→ 练习说明:
对照关于 oiv_legacy 的节选，判断以下三条陈述是否与之相符。逐条回答是或否，并一字不差地引用节选中起决定作用的原文。
1. 若不指定 -p，默认使用 Ls 处理器。
2. -step 的默认粒度为 128GB。
3. Ls 处理器会遵循 -skipBlocks 选项，不逐一读取文件中的块。

→ 节选:
==================================================
針對image檔案的hadoop離線檢視器（hadoop2.4及以上版本）。詳見 Offline Image Viewer Guide

oiv_legacy

用法: hdfs oiv_legacy [OPTIONS] -i INPUT_FILE -o OUTPUT_FILE

COMMAND_OPTION	Description
-i,--inputFile input file	Specify the input fsimage file to process.
-o,--outputFile output file	Specify the output filename, if the specified output processor generates one. If the specified file already exists, it is silently overwritten

可選命令列引數：

COMMAND_OPTION	Description
-p\|--processor processor	Specify the image processor to apply against the image file. Valid options are Ls (default), XML, Delimited, Indented, FileDistribution and NameDistribution.
-maxSize size	Specify the range [0, maxSize] of file sizes to be analyzed in bytes (128GB by default). This option is used with FileDistribution processor.
-step size	Specify the granularity of the distribution in bytes (2MB by default). This option is used with FileDistribution processor.
-format	Format the output result in a human-readable fashion rather than a number of bytes. (false by default). This option is used with FileDistribution processor.
-skipBlocks	Do not enumerate individual blocks within files. This may save processing time and outfile file space on namespaces with very large files. The Ls processor reads the blocks to correctly determine file sizes and ignores this option.
==================================================
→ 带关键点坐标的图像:
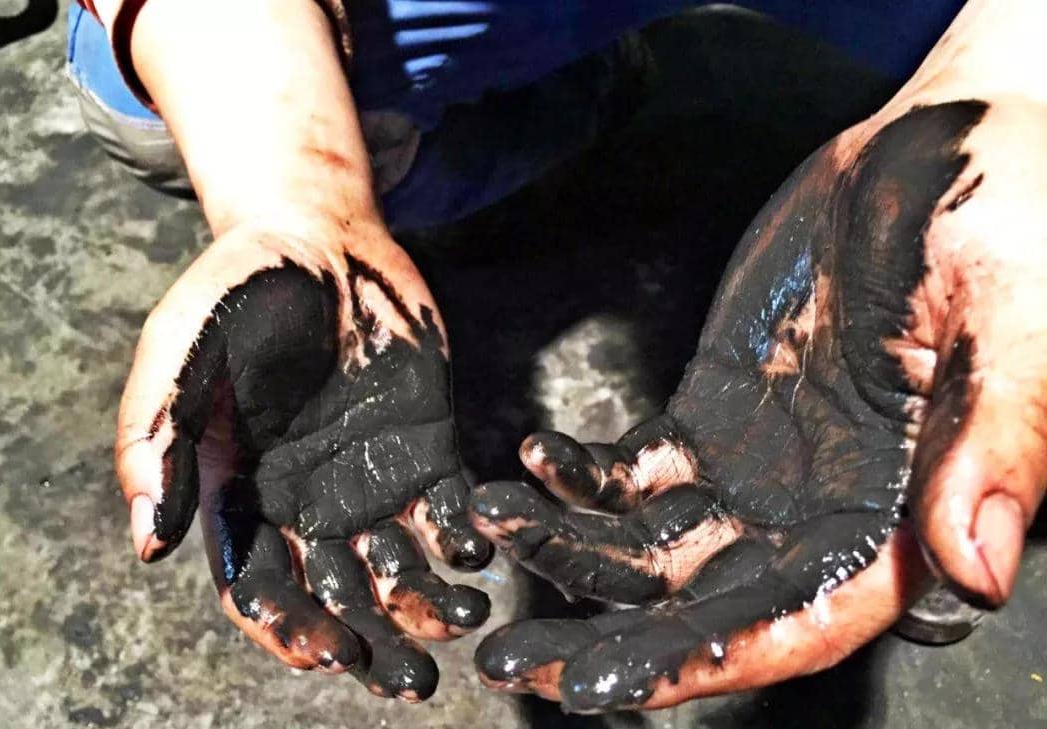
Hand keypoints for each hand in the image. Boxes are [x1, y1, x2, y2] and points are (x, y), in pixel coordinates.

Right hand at [116, 223, 491, 700]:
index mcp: (242, 493)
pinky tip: (480, 556)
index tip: (329, 653)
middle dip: (371, 643)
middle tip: (410, 680)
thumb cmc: (243, 290)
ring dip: (429, 607)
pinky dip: (465, 540)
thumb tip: (150, 545)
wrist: (322, 238)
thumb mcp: (183, 349)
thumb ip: (159, 438)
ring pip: (399, 569)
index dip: (290, 629)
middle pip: (337, 598)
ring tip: (464, 623)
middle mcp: (306, 502)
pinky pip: (447, 512)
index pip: (261, 587)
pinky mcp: (424, 451)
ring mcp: (369, 480)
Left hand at [469, 96, 1046, 710]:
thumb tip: (971, 572)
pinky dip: (582, 471)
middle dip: (608, 637)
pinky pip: (636, 466)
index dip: (703, 659)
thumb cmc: (1006, 222)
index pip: (795, 621)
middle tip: (511, 660)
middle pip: (703, 605)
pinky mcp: (712, 414)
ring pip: (652, 544)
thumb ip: (992, 447)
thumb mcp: (1012, 327)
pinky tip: (534, 460)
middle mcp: (816, 513)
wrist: (938, 147)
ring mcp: (755, 468)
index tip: (607, 685)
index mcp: (897, 516)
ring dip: (570, 551)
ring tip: (493, 533)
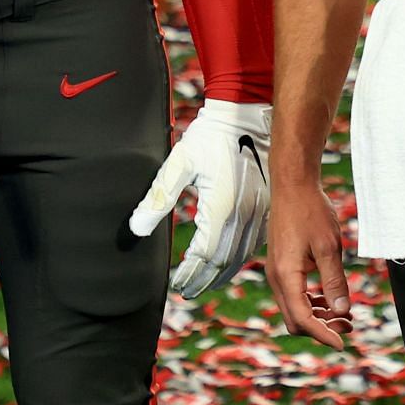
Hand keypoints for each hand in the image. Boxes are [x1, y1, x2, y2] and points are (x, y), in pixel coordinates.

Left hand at [128, 100, 270, 297]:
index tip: (177, 284)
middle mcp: (245, 214)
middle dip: (204, 279)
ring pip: (243, 254)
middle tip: (187, 291)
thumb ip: (158, 198)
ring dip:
==================================================
→ 任务结果:
1. 是："Valid options are Ls (default), XML, Delimited, Indented, FileDistribution and NameDistribution."
2. 否："Specify the granularity of the distribution in bytes (2MB by default)."
3. 否："The Ls processor reads the blocks to correctly determine file sizes and ignores this option."